[TASK DIRECTIONS]: Can you quote every line of the entries below, word for word and in the same order?

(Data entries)
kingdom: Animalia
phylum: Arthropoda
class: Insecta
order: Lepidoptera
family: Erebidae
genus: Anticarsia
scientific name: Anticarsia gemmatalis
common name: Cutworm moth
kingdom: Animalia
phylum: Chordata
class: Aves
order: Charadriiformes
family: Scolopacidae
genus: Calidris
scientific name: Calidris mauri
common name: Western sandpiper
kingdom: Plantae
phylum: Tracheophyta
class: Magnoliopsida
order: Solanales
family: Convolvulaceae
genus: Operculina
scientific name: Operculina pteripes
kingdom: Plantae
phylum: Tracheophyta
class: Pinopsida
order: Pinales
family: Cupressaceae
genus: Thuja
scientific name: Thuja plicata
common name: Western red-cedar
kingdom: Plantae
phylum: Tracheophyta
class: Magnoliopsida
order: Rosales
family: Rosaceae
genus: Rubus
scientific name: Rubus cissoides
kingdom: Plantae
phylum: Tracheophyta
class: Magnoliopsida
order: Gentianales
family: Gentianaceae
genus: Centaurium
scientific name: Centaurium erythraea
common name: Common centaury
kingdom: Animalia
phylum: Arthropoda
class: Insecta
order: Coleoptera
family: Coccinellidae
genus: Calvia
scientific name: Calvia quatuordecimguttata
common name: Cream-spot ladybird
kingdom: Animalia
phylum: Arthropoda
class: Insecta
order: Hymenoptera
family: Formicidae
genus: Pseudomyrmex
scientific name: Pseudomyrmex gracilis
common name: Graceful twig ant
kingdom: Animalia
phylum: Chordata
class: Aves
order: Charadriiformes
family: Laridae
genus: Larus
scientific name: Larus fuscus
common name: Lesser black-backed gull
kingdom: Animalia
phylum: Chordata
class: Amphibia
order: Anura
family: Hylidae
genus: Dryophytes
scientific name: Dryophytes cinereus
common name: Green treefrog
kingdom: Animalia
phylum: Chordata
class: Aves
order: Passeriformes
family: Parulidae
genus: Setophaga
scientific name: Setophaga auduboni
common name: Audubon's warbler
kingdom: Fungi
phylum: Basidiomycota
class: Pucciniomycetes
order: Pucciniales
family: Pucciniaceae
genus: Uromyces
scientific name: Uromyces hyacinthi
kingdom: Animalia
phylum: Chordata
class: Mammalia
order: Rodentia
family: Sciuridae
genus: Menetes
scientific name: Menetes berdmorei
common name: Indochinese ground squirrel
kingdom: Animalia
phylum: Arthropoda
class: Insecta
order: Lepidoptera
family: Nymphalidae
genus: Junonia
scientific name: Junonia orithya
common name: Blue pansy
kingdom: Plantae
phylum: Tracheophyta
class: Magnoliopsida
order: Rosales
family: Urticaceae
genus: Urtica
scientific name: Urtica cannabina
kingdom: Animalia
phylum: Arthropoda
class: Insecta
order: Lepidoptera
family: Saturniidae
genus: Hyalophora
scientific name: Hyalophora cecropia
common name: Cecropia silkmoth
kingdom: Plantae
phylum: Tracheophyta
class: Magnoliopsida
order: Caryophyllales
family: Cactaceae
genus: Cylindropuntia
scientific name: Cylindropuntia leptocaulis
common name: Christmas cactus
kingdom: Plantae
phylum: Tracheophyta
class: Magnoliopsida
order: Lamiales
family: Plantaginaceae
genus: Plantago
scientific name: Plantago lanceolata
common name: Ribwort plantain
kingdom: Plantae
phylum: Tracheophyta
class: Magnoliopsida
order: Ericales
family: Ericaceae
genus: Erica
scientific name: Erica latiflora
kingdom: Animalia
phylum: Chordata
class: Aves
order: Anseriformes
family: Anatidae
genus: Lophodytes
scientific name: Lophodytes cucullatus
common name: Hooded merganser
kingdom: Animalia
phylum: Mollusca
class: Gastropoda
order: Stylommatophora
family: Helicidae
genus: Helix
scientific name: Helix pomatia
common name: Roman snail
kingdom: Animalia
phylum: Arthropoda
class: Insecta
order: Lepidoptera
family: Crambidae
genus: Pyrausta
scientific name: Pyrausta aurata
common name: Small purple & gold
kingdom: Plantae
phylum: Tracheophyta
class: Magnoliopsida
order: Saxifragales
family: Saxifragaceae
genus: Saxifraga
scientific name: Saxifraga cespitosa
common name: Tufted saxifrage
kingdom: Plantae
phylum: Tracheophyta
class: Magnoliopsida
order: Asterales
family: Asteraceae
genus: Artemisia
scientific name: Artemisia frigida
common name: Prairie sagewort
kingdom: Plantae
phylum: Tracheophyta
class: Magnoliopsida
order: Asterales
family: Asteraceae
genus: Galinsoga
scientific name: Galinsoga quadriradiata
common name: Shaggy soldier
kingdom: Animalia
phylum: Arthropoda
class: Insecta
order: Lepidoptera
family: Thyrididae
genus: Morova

[ANSWER FOR THIS EXERCISE]:
kingdom: Animalia
phylum: Arthropoda
class: Insecta
order: Lepidoptera
family: Erebidae
genus: Anticarsia
scientific name: Anticarsia gemmatalis
common name: Cutworm moth
kingdom: Animalia
phylum: Chordata
class: Aves
order: Charadriiformes
family: Scolopacidae
genus: Calidris
scientific name: Calidris mauri
common name: Western sandpiper
kingdom: Plantae
phylum: Tracheophyta
class: Magnoliopsida
order: Solanales
family: Convolvulaceae
genus: Operculina
scientific name: Operculina pteripes
kingdom: Plantae
phylum: Tracheophyta
class: Pinopsida
order: Pinales
family: Cupressaceae
genus: Thuja
scientific name: Thuja plicata
common name: Western red-cedar
kingdom: Plantae
phylum: Tracheophyta
class: Magnoliopsida
order: Rosales
family: Rosaceae
genus: Rubus
scientific name: Rubus cissoides
kingdom: Plantae
phylum: Tracheophyta
class: Magnoliopsida
order: Gentianales
family: Gentianaceae
genus: Centaurium
scientific name: Centaurium erythraea
common name: Common centaury
kingdom: Animalia
phylum: Arthropoda
class: Insecta
order: Coleoptera
family: Coccinellidae
genus: Calvia
scientific name: Calvia quatuordecimguttata
common name: Cream-spot ladybird
kingdom: Animalia
phylum: Arthropoda
class: Insecta
order: Hymenoptera
family: Formicidae
genus: Pseudomyrmex
scientific name: Pseudomyrmex gracilis
common name: Graceful twig ant
kingdom: Animalia
phylum: Chordata
class: Aves
order: Charadriiformes
family: Laridae
genus: Larus
scientific name: Larus fuscus
common name: Lesser black-backed gull
kingdom: Animalia
phylum: Chordata
class: Amphibia
order: Anura
family: Hylidae
genus: Dryophytes
scientific name: Dryophytes cinereus
common name: Green treefrog
kingdom: Animalia
phylum: Chordata
class: Aves
order: Passeriformes
family: Parulidae
genus: Setophaga
scientific name: Setophaga auduboni
common name: Audubon's warbler
kingdom: Fungi
phylum: Basidiomycota
class: Pucciniomycetes
order: Pucciniales
family: Pucciniaceae
genus: Uromyces
scientific name: Uromyces hyacinthi
kingdom: Animalia
phylum: Chordata
class: Mammalia
order: Rodentia
family: Sciuridae
genus: Menetes
scientific name: Menetes berdmorei
common name: Indochinese ground squirrel
kingdom: Animalia
phylum: Arthropoda
class: Insecta
order: Lepidoptera
family: Nymphalidae
genus: Junonia
scientific name: Junonia orithya
common name: Blue pansy
kingdom: Plantae
phylum: Tracheophyta
class: Magnoliopsida
order: Rosales
family: Urticaceae
genus: Urtica
scientific name: Urtica cannabina
kingdom: Animalia
phylum: Arthropoda
class: Insecta
order: Lepidoptera
family: Saturniidae
genus: Hyalophora
scientific name: Hyalophora cecropia
common name: Cecropia silkmoth
kingdom: Plantae
phylum: Tracheophyta
class: Magnoliopsida
order: Caryophyllales
family: Cactaceae
genus: Cylindropuntia
scientific name: Cylindropuntia leptocaulis
common name: Christmas cactus
kingdom: Plantae
phylum: Tracheophyta
class: Magnoliopsida
order: Lamiales
family: Plantaginaceae
genus: Plantago
scientific name: Plantago lanceolata
common name: Ribwort plantain
kingdom: Plantae
phylum: Tracheophyta
class: Magnoliopsida
order: Ericales
family: Ericaceae
genus: Erica
scientific name: Erica latiflora
kingdom: Animalia
phylum: Chordata
class: Aves
order: Anseriformes
family: Anatidae
genus: Lophodytes
scientific name: Lophodytes cucullatus
common name: Hooded merganser
kingdom: Animalia
phylum: Mollusca
class: Gastropoda
order: Stylommatophora
family: Helicidae
genus: Helix
scientific name: Helix pomatia
common name: Roman snail
kingdom: Animalia
phylum: Arthropoda
class: Insecta
order: Lepidoptera
family: Crambidae
genus: Pyrausta
scientific name: Pyrausta aurata
common name: Small purple & gold
kingdom: Plantae
phylum: Tracheophyta
class: Magnoliopsida
order: Saxifragales
family: Saxifragaceae
genus: Saxifraga
scientific name: Saxifraga cespitosa
common name: Tufted saxifrage
kingdom: Plantae
phylum: Tracheophyta
class: Magnoliopsida
order: Asterales
family: Asteraceae
genus: Artemisia
scientific name: Artemisia frigida
common name: Prairie sagewort
kingdom: Plantae
phylum: Tracheophyta
class: Magnoliopsida
order: Asterales
family: Asteraceae
genus: Galinsoga
scientific name: Galinsoga quadriradiata
common name: Shaggy soldier
kingdom: Animalia
phylum: Arthropoda
class: Insecta
order: Lepidoptera
family: Thyrididae
genus: Morova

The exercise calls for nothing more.